REQUIRED TASK
Copy the records from the line with "Page size: 1500x1125." to the line with "list Vyhledej příklady", swapping "document elements" for "page elements" and leaving everything else the same.

DATA SHOWN
= = = = =
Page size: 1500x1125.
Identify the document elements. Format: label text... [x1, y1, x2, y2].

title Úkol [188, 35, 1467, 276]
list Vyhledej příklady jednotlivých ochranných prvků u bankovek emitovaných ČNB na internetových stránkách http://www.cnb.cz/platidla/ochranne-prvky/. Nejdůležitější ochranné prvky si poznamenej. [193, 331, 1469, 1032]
= = = = =
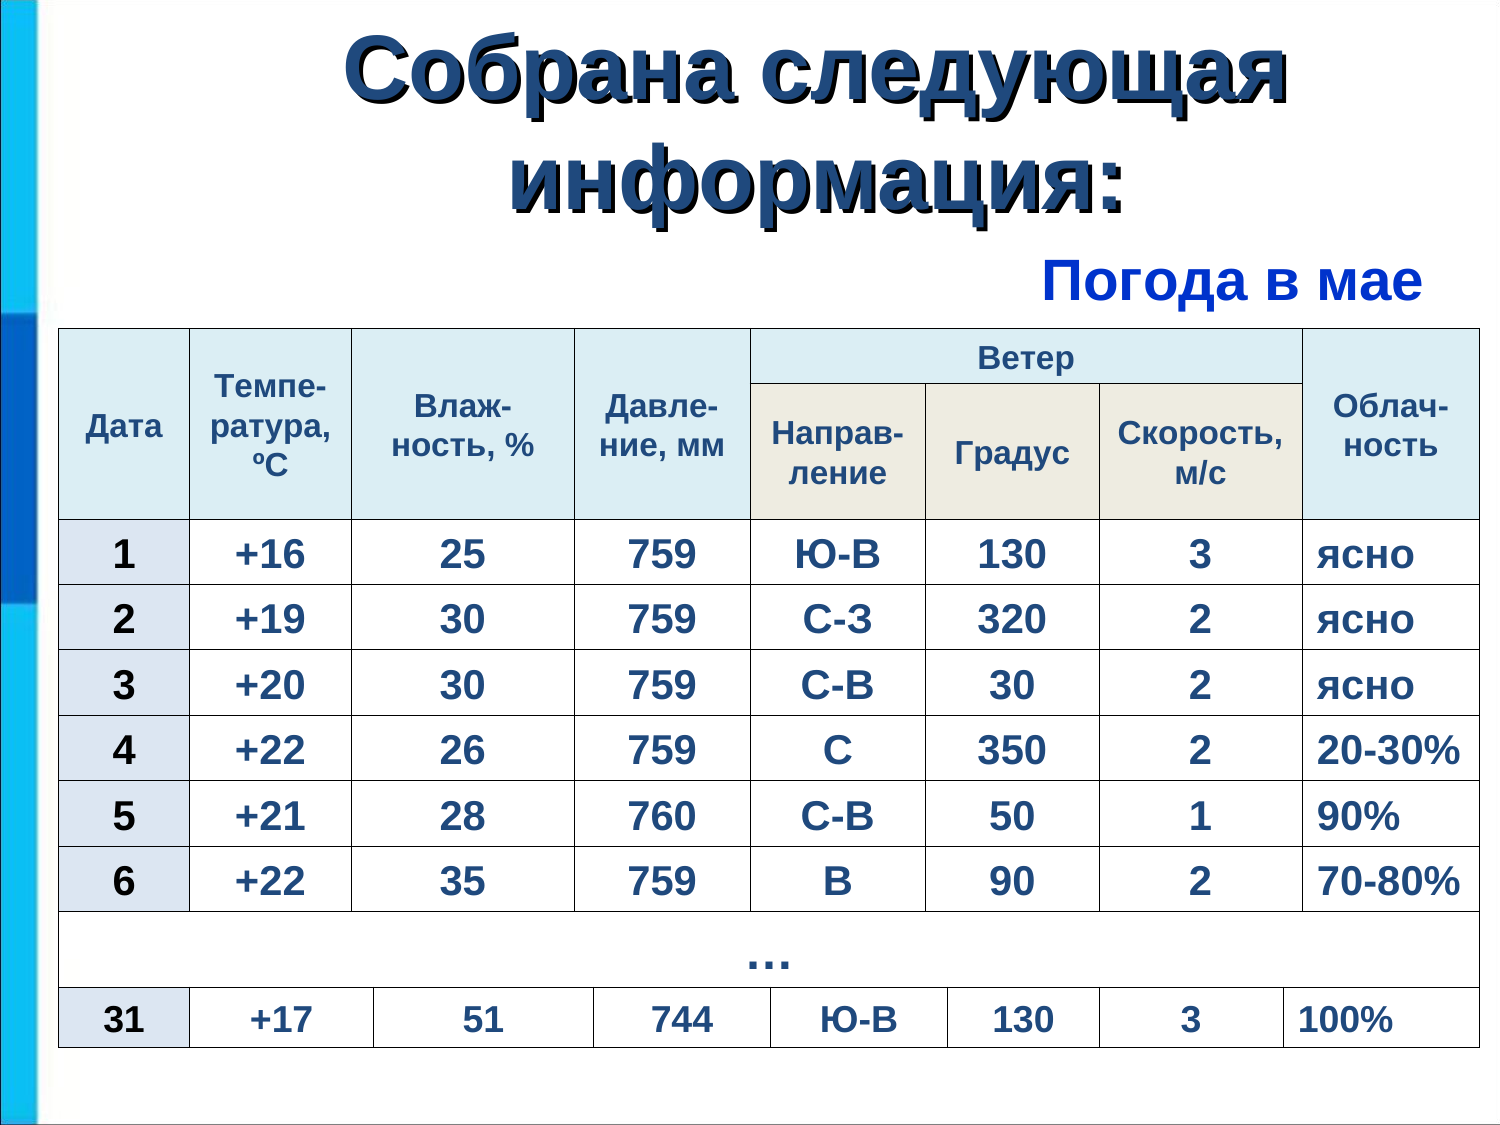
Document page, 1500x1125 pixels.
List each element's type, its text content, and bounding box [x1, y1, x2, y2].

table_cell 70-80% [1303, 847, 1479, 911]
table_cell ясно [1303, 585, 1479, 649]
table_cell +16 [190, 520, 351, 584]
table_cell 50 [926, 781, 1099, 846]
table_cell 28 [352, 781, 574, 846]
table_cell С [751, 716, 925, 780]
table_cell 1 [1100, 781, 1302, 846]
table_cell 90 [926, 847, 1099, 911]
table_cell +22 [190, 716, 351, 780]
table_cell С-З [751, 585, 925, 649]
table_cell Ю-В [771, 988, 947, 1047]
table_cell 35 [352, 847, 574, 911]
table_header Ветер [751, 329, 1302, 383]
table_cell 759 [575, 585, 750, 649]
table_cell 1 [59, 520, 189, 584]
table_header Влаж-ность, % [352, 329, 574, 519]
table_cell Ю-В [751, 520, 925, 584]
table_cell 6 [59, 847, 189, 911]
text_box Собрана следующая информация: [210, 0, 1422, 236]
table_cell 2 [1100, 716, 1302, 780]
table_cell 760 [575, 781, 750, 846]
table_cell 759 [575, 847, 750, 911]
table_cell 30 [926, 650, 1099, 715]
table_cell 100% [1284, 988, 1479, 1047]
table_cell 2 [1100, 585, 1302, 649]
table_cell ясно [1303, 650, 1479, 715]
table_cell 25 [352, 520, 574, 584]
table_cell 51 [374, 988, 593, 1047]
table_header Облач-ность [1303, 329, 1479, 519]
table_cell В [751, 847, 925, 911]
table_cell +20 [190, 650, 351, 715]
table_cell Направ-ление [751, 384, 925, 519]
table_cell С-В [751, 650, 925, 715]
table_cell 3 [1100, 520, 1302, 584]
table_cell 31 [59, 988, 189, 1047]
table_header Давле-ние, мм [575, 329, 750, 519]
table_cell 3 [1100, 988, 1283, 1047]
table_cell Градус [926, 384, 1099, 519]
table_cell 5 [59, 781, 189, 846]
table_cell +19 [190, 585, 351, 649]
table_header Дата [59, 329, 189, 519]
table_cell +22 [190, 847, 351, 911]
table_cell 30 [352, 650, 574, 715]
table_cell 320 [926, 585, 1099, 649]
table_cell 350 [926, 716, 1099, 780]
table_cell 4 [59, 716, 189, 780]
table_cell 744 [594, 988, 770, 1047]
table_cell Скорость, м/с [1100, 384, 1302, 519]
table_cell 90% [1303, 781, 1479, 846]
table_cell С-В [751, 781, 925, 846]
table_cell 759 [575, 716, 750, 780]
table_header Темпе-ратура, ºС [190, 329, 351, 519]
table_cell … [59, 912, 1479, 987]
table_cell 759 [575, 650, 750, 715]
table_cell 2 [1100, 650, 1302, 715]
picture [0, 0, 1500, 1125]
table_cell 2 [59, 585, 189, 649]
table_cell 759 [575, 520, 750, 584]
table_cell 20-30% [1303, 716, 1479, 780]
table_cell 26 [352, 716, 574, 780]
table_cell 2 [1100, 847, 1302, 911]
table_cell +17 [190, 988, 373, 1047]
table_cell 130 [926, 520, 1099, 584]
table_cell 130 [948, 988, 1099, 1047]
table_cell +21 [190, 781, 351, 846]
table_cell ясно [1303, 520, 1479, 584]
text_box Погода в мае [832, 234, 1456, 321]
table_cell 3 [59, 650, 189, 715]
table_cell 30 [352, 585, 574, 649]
= = = = =
FULL SOLUTION
Page size: 1500x1125.
Identify the page elements. Format: label text... [x1, y1, x2, y2].

title Úkol [188, 35, 1467, 276]
list Vyhledej příklady jednotlivých ochranných prvků u bankovek emitovaných ČNB na internetových stránkách http://www.cnb.cz/platidla/ochranne-prvky/. Nejdůležitější ochranné prvky si poznamenej. [193, 331, 1469, 1032]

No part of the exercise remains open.